The feature of sweeps for parameters is the earliest (2011) example of attaching extra logic and audio rendering features to parameters, beyond support for modulators in lists. Such features have been expanded over the years. ADSR envelopes, added later (2025), take what sweeps do to a next level. Such features, as done, add forms of subparameters and/or alternative value types to parameters in the language; thus they can be implemented by mainly some extra parsing code and some extra audio rendering code. Sweeps and envelopes are both little state machines used as subcomponents for the larger audio generator types.
With the old design, the growth of features, from types of modulation, to sweeps, to envelopes, more audio generators, etc., complicated the branching logic of what exactly to do during audio rendering. An idea going back to 2012 but only truly done in 2026 is to move most of those decisions away from the audio generation code, pre-scheduling a series of instructions using pre-assigned audio buffer IDs. The old traversing of nodes, modulator lists, etc., is moved to the late parser semantics code, simplifying the audio rendering pass.
This opens the door to better optimization of audio rendering. Complicating the logic of selecting what to do during audio rendering isn't worth it inside the audio rendering itself, beyond a certain (though platform-dependent) point, as it causes various stalling "misses" in the CPU. (This is more so for simpler, often older, CPUs.) But there's basically no issue if extending the logic before audio rendering instead. Plus, the bookkeeping is simpler since actual audio rendering stuff doesn't need to be juggled; this also goes for implementing various further features, not only optimization.
The new main audio rendering loop replaces looping over a set of voices (each with a root or top-level carrier audio generator) with looping over a set of instructions, which mainly each have buffer inputs and outputs and do stuff using them.

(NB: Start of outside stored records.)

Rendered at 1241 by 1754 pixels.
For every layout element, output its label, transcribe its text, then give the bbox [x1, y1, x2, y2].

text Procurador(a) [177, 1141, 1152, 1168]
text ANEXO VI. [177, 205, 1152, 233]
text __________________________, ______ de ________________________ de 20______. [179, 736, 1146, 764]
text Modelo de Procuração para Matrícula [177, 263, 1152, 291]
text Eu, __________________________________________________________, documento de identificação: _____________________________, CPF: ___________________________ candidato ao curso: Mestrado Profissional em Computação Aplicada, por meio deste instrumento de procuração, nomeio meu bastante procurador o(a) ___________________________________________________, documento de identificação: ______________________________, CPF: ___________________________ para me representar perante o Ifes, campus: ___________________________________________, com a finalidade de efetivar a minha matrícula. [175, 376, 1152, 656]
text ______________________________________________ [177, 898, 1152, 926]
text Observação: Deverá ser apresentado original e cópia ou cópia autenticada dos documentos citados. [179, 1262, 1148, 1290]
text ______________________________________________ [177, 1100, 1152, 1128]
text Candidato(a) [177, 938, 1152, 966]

The set of instructions can be swapped out during each timed update event, much like the contents of a voice could be changed per update event with the previous design. (Why have all instructions swapped out per event, not only those previously corresponding to one voice? It's not only simpler, but opens the door to later features having re-use of audio/signals between voices.)
While not planned initially, it turned out that the parameter sweep component can be handled almost fully at parse time, moving up all of its "state machine" logic except the actual rendering/array filling instruction. Everything except time position tracking is supplied as read-only data with each sweep rendering instruction. (While making this change, it was easiest, and also seemed more desirable, to make sweeps statically timed rather than behaving more like modulators as before, though the opposite is also possible.)
Some general ideas for cleaner code have evolved since reviving the project in November 2017. One little discovery is that staggered region/arena add-only allocator mempools are a perfect fit for much dynamic memory allocations in a program like this. Most of the rest can be handled using a generic dynamic array module (which can be done pretty neatly in C).